LA FELICIDAD
Hoy quiero recordar un cuento alegre, sin cerditos agobiados ni madrastras ansiosas de cirugía. Quiero recordar un abrazo cálido, un rebujado cariñoso del cabello infante reposado tibio sobre sábanas con olor a alcanfor y romero. Hoy quiero ser el niño feliz que sentía las manos ya descansadas de mi madre tras el largo día de la casa y sus empeños. Hoy quiero sentir de nuevo el roce de aquellos labios en la mejilla y el suave murmullo de las colchas de croché en la que se había invertido tiempo, afectos y mucho tridalia.
Un cuento alegre, tras haber sido mecido con tantos cuentos tristes, aunque con finales felices. Y me parece una meta tan ambiciosa recordar un cuento alegre que nada más repasar los años vividos incluso me parece un propósito inabordable. ¡Ay, qué dolor! Más doloroso que la memoria de la primera lluvia haciéndole un traje a la fachada de la casa de en frente, mientras yo, pequeño e incapaz aún para irme hacia la vida, colonizaba el vidrio de mi ventana de campos de vaho, pizarra para mis dedos aprendices de calígrafo.
¡La lluvia!
Desde mi ventana, desde mi tosferina o paperas, no recuerdo, porque mi memoria está ocupada en las imágenes de los escarceos de las gotas de lluvia en sus regatas en el cristal de la ventana, contemplaba cómo el cielo se ordeñaba sereno y constante. Tenía yo, por aquel tiempo, los ojos grandes como mi abuela y largas pestañas que a veces se cerraban como los apéndices de una planta carnívora. Y yo miraba con aquellos ojos de niño, aún vacíos, la calle de tierra empapada que comenzaba a hacerse minúsculas riadas por donde navegaban trocitos de madera, secas cápsulas, reservorios de coscos y barrilla que al mojarse se abrían y soltaban sus minúsculas semillas como un bombardeo de cargas de profundidad. Muchas de esas semillas se enterrarán en el barro y cuando les llegue el tiempo llenaran de verde la calle de tierra.
- ¡No te pegues al cristal! - grita mi madre desde la cocina. Siempre me he preguntado cómo las madres saben, ausentes y a distancia, lo que estamos haciendo, creo que tienen un sentido especial o algún sensor de movimiento que nos instala en las lunas que nos tiene a su merced en su vientre.

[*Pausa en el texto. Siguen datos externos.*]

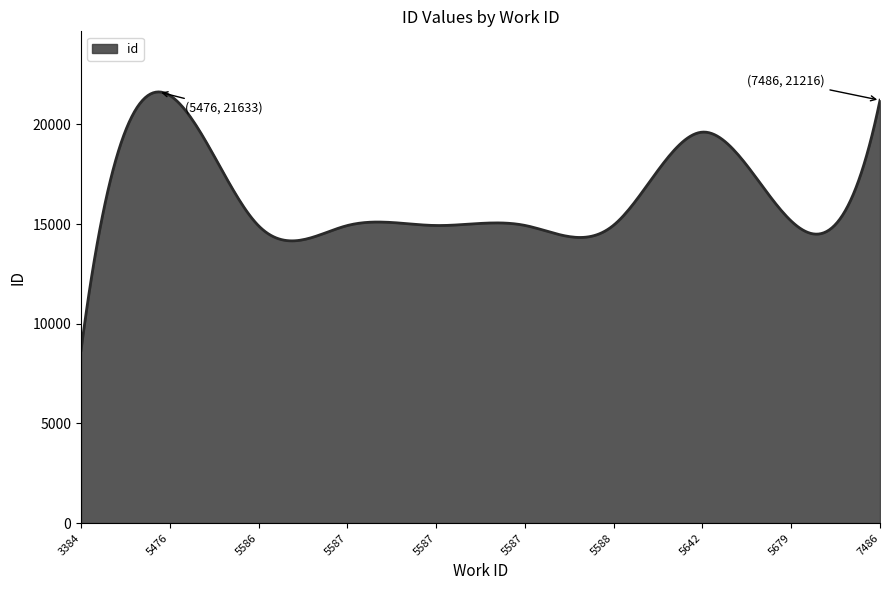

What is the minimum value shown in the chart?

8664.0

El cristal está frío y nublado de un denso vaho, en él hago dibujos efímeros con la yema de los dedos. Pizarra de enfermos, los cuadros de vidrio entretienen la congestión y el dolor de cabeza. La tos seca y el pecho roto es la banda sonora del cuarto que huele a medicamentos y a ropa planchada con los hierros. Afuera, Dios despacha agua con una generosidad nada acostumbrada, pues esta isla es un terregal seco y polvoriento, nido de vientos incubados por un sol constante.
Miraba hacia afuera, los ríos pertinaces que rasgaban el suelo duro y, de pronto, cruza por delante de mis ojos una niña, totalmente vestida de blanco y con una sonrisa soleada. Pego la cara al cristal y la veo de espaldas y la voy perdiendo y siento deseos de abrir la ventana para alongarme y no dejarla escapar de mis ojos. Suena el reloj de la abuela, que mi madre se llevó como herencia junto a un “tú y yo” de dos tazas bellamente esmaltadas, cuento las campanadas, diez. Y mentalmente uno esa hora al paso de la niña vestida de blanco y sonrisa soleada bajo la lluvia. Sé que los días que estaré enfermo, recluido en la habitación, llueva o no, pegaré mi rostro al cristal de la ventana un poco antes de las diez y esperaré a que la niña pase de nuevo.
Ya ven, soy incapaz de contar un cuento alegre. Hoy tengo 63 años y no sé cuántas horas extras, y no he vuelto a ver a la niña vestida de blanco y mirada soleada, me consuelo pensando que tal vez nunca ocurrió, que fue un destello cruel de la fiebre, lo prefiero antes de tener que admitir que tal vez nunca he sido feliz.